Quelques pierres brûlantes, une louche, un bouquet de feuilles de bouleau. Le décor est minimaliste. Pas de costume non plus, tous les personnages sont nus, comme le veut la tradition finlandaise à cette occasion. Simplement des corps, luttant contre la chaleur à coups de perles d’eau.
Le dos d’une femme – son mari réalise amoureusement l’avoir lavé durant plus de cinquante ans – sera le seul fragment féminin visible. Place est faite aux hommes. Aux hommes et à tous leurs bagages : des peines parfois violentes, des joies aussi, des émois, désarrois, expériences, espérances. Les sentiments voltigent au fil des scènes, et s’attardent sur les horizons de verdure des intermèdes. Le temps d’un plongeon dans le lac, les visages de la nature et les émotions humaines s’accordent.
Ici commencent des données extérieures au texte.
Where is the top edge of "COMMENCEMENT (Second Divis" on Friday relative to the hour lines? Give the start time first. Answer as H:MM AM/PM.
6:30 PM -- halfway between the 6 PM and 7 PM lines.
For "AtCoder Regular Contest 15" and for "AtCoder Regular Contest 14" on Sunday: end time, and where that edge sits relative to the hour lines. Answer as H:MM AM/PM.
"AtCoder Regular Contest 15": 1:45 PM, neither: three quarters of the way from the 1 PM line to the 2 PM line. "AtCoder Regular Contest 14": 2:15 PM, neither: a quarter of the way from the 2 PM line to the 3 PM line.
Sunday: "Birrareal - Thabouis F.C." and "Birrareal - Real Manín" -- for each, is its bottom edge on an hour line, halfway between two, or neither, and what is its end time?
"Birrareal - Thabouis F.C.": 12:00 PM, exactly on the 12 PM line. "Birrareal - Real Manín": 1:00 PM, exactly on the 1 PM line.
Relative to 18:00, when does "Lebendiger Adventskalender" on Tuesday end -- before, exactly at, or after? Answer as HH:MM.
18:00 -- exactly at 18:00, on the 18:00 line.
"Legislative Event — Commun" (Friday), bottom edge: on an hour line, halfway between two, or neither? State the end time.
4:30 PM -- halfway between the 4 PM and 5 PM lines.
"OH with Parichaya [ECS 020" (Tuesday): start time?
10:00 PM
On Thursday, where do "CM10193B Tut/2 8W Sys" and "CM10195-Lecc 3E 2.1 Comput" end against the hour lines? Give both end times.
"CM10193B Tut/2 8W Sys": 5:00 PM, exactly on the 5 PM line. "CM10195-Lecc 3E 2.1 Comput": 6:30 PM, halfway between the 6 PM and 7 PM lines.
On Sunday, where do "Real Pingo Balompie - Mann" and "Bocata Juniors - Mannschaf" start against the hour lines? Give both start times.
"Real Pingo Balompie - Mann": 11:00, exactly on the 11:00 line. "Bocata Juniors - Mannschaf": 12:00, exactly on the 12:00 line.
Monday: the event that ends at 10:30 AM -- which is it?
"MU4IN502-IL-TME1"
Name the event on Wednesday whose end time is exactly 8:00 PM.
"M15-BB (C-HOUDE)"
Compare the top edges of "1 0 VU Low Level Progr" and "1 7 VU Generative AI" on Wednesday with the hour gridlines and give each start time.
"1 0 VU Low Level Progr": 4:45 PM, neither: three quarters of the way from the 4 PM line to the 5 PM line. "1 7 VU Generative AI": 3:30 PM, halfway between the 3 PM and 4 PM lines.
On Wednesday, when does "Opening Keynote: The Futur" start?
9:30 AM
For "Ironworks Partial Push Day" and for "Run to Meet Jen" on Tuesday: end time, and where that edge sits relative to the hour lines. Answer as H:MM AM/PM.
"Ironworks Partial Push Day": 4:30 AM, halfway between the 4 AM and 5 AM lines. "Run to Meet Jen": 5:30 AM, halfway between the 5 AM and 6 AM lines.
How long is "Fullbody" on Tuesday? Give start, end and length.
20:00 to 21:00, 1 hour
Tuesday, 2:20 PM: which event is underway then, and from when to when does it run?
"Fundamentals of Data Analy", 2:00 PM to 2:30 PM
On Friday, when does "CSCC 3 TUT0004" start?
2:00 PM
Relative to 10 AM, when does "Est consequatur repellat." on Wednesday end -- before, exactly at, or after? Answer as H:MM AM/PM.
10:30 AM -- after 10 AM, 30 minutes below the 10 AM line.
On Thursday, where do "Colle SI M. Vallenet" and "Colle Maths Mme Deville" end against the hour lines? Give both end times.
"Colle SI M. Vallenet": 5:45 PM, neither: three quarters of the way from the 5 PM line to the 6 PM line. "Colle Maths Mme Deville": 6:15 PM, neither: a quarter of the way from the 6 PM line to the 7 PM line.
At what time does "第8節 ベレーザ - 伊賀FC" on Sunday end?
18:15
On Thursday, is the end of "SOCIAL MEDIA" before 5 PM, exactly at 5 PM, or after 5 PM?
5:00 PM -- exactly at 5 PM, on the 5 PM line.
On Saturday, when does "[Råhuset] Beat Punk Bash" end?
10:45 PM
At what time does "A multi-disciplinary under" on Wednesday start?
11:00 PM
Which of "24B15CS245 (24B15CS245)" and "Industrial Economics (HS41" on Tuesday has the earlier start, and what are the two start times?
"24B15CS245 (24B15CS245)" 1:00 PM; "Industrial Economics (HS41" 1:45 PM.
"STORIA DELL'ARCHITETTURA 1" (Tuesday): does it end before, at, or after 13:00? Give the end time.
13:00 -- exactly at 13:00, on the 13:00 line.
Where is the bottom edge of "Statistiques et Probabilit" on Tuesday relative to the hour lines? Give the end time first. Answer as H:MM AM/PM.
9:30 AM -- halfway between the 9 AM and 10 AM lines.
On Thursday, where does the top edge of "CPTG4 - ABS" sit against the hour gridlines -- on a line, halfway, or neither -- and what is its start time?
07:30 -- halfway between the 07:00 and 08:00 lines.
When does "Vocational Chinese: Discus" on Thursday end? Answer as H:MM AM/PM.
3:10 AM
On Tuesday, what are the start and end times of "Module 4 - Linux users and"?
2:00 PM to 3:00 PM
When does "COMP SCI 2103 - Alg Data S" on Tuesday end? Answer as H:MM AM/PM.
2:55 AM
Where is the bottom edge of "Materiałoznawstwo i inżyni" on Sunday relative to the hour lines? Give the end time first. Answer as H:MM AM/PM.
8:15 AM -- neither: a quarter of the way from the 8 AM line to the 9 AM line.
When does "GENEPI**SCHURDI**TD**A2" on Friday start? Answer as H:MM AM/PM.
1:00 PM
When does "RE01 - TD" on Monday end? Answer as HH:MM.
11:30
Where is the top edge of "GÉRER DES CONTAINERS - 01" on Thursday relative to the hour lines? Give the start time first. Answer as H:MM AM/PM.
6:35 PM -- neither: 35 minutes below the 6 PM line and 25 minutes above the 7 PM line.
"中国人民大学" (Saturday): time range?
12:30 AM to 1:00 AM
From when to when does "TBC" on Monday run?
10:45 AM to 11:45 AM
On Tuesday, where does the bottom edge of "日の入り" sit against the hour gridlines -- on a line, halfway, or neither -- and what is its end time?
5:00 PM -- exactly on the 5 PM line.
Le crépitement de l’eau sur les pierres fait office de brigadier, déclenchant le monologue de l’homme sur ses planches. Pourtant ce n’est pas du théâtre. Face aux narrateurs, hors cadre, cinq hommes dans le plus simple appareil s’affairent avec leur matériel, qui tendant un micro, qui l’œil dans une caméra 16 mm. Présences invisibles. Les difficultés techniques inhérentes à ces lieux de sudation sont évaporées, chacun se livre et se délivre, volubile ou hésitant. La parole emplit l’espace intime soigneusement aménagé par les deux réalisateurs. Nul besoin de justifier la nudité, elle est déjà là, évidente, partagée. Dans un naturalisme travaillé, les rais de lumière effleurent les peaux et sculptent des ombres expressives. Sur les bancs du sauna transpirent ainsi, sans emphase ni ostentation, la visite espérée d’une enfant dérobée, un égarement carcéral, le souvenir d’un grand-père épris, un curieux orphelin ou les fantômes d’un sombre accident. Les conteurs ne sont pas nommés, ils restent, dans notre mémoire, associés à l’instant de vie qu’ils retracent. Évitant de cette façon le revers de l’héroïsation, les réalisateurs font apparaître l’universalité de ces réflexions sur la masculinité. À cette fin le sauna leur offre un terrain fertile, en ce qu’il recèle une mixité sociale dont les repères de rang sont gommés par l’absence de vêtements, dégageant alors les interlocuteurs de leur identité civile. Les corps s’impliquent aussi, avec subtilité : des bras sereinement croisés sur le ventre, un balancement gêné, des lèvres tremblant d’émotion, une immobilité pensive, un regard au loin ou cloué au sol, autant de témoins des états d’âme chancelants. Quand les mots tarissent, la louche d’eau jetée sur les pierres chaudes apaise dans une bouffée de vapeur le locuteur et son assistance.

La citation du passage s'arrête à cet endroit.